» What you have to do:
Render every line of text in the data below as a numbered list, omitting blank lines.

» Records to use:
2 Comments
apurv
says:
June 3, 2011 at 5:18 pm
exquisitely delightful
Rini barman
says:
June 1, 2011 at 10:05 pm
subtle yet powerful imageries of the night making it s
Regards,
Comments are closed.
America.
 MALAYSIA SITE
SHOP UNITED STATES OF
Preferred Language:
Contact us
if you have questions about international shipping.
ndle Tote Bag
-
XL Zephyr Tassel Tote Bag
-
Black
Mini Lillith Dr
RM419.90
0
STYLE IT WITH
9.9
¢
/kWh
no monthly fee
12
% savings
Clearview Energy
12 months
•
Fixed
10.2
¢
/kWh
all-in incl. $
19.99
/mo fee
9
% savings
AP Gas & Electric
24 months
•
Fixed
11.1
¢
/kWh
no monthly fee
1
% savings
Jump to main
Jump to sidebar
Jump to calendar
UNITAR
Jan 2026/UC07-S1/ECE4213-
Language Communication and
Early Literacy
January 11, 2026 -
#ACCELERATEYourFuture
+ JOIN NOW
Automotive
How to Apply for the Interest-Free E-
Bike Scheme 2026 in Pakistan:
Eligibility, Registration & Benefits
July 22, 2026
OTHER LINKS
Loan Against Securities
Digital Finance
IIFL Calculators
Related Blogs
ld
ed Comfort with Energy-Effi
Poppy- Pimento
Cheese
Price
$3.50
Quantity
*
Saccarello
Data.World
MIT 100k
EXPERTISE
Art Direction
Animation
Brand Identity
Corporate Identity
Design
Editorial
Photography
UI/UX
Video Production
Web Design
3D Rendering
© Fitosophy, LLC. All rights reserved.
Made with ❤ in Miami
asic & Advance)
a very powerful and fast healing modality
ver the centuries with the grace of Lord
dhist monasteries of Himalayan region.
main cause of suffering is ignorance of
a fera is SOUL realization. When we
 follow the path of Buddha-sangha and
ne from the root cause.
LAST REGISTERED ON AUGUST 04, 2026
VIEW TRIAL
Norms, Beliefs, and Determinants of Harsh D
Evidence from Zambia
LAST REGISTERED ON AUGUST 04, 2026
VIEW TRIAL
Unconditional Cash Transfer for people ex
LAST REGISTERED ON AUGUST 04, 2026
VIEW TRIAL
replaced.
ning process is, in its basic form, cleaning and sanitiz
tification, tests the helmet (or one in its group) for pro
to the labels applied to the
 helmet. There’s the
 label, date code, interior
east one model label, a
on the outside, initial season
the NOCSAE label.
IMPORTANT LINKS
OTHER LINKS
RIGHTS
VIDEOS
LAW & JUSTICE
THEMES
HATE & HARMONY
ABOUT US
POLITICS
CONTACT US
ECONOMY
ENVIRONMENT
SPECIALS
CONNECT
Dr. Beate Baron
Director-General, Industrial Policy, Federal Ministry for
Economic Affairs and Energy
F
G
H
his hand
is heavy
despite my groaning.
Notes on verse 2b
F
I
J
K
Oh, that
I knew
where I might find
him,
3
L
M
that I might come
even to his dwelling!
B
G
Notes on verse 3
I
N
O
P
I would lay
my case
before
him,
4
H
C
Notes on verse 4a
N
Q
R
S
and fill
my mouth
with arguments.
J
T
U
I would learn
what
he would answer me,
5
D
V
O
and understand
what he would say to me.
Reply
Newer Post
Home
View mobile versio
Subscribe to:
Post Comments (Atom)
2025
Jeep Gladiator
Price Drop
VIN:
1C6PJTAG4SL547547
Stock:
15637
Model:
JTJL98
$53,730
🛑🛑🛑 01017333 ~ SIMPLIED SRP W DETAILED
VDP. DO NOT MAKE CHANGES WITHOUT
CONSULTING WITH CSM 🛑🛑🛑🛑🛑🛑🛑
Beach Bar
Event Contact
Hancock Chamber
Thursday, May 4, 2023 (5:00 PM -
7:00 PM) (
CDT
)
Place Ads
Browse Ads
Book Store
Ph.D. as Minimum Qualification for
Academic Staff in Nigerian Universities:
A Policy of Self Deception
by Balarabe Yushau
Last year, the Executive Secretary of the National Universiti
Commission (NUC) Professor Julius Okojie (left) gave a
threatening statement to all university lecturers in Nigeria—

» Answer box:
1. 2 Comments
2. apurv
3. says:
4. June 3, 2011 at 5:18 pm
5. exquisitely delightful
6. Rini barman
7. says:
8. June 1, 2011 at 10:05 pm
9. subtle yet powerful imageries of the night making it s
10. Regards,
11. Comments are closed.
12. America.
13.  MALAYSIA SITE
14. SHOP UNITED STATES OF
15. Preferred Language:
16. Contact us
17. if you have questions about international shipping.
18. ndle Tote Bag
19. -
20. XL Zephyr Tassel Tote Bag
21. -
22. Black
23. Mini Lillith Dr
24. RM419.90
25. 0
26. STYLE IT WITH
27. 9.9
28. ¢
29. /kWh
30. no monthly fee
31. 12
32. % savings
33. Clearview Energy
34. 12 months
35. •
36. Fixed
37. 10.2
38. ¢
39. /kWh
40. all-in incl. $
41. 19.99
42. /mo fee
43. 9
44. % savings
45. AP Gas & Electric
46. 24 months
47. •
48. Fixed
49. 11.1
50. ¢
51. /kWh
52. no monthly fee
53. 1
54. % savings
55. Jump to main
56. Jump to sidebar
57. Jump to calendar
58. UNITAR
59. Jan 2026/UC07-S1/ECE4213-
60. Language Communication and
61. Early Literacy
62. January 11, 2026 -
63. #ACCELERATEYourFuture
64. + JOIN NOW
65. Automotive
66. How to Apply for the Interest-Free E-
67. Bike Scheme 2026 in Pakistan:
68. Eligibility, Registration & Benefits
69. July 22, 2026
70. OTHER LINKS
71. Loan Against Securities
72. Digital Finance
73. IIFL Calculators
74. Related Blogs
75. ld
76. ed Comfort with Energy-Effi
77. Poppy- Pimento
78. Cheese
79. Price
80. $3.50
81. Quantity
82. *
83. Saccarello
84. Data.World
85. MIT 100k
86. EXPERTISE
87. Art Direction
88. Animation
89. Brand Identity
90. Corporate Identity
91. Design
92. Editorial
93. Photography
94. UI/UX
95. Video Production
96. Web Design
97. 3D Rendering
98. © Fitosophy, LLC. All rights reserved.
99. Made with ❤ in Miami
100. asic & Advance)
101. a very powerful and fast healing modality
102. ver the centuries with the grace of Lord
103. dhist monasteries of Himalayan region.
104. main cause of suffering is ignorance of
105. a fera is SOUL realization. When we
106.  follow the path of Buddha-sangha and
107. ne from the root cause.
108. LAST REGISTERED ON AUGUST 04, 2026
109. VIEW TRIAL
110. Norms, Beliefs, and Determinants of Harsh D
111. Evidence from Zambia
112. LAST REGISTERED ON AUGUST 04, 2026
113. VIEW TRIAL
114. Unconditional Cash Transfer for people ex
115. LAST REGISTERED ON AUGUST 04, 2026
116. VIEW TRIAL
117. replaced.
118. ning process is, in its basic form, cleaning and sanitiz
119. tification, tests the helmet (or one in its group) for pro
120. to the labels applied to the
121.  helmet. There’s the
122.  label, date code, interior
123. east one model label, a
124. on the outside, initial season
125. the NOCSAE label.
126. IMPORTANT LINKS
127. OTHER LINKS
128. RIGHTS
129. VIDEOS
130. LAW & JUSTICE
131. THEMES
132. HATE & HARMONY
133. ABOUT US
134. POLITICS
135. CONTACT US
136. ECONOMY
137. ENVIRONMENT
138. SPECIALS
139. CONNECT
140. Dr. Beate Baron
141. Director-General, Industrial Policy, Federal Ministry for
142. Economic Affairs and Energy
143. F
144. G
145. H
146. his hand
147. is heavy
148. despite my groaning.
149. Notes on verse 2b
150. F
151. I
152. J
153. K
154. Oh, that
155. I knew
156. where I might find
157. him,
158. 3
159. L
160. M
161. that I might come
162. even to his dwelling!
163. B
164. G
165. Notes on verse 3
166. I
167. N
168. O
169. P
170. I would lay
171. my case
172. before
173. him,
174. 4
175. H
176. C
177. Notes on verse 4a
178. N
179. Q
180. R
181. S
182. and fill
183. my mouth
184. with arguments.
185. J
186. T
187. U
188. I would learn
189. what
190. he would answer me,
191. 5
192. D
193. V
194. O
195. and understand
196. what he would say to me.
197. Reply
198. Newer Post
199. Home
200. View mobile versio
201. Subscribe to:
202. Post Comments (Atom)
203. 2025
204. Jeep Gladiator
205. Price Drop
206. VIN:
207. 1C6PJTAG4SL547547
208. Stock:
209. 15637
210. Model:
211. JTJL98
212. $53,730
213. 🛑🛑🛑 01017333 ~ SIMPLIED SRP W DETAILED
214. VDP. DO NOT MAKE CHANGES WITHOUT
215. CONSULTING WITH CSM 🛑🛑🛑🛑🛑🛑🛑
216. Beach Bar
217. Event Contact
218. Hancock Chamber
219. Thursday, May 4, 2023 (5:00 PM -
220. 7:00 PM) (
221. CDT
222. )
223. Place Ads
224. Browse Ads
225. Book Store
226. Ph.D. as Minimum Qualification for
227. Academic Staff in Nigerian Universities:
228. A Policy of Self Deception
229. by Balarabe Yushau
230. Last year, the Executive Secretary of the National Universiti
231. Commission (NUC) Professor Julius Okojie (left) gave a
232. threatening statement to all university lecturers in Nigeria—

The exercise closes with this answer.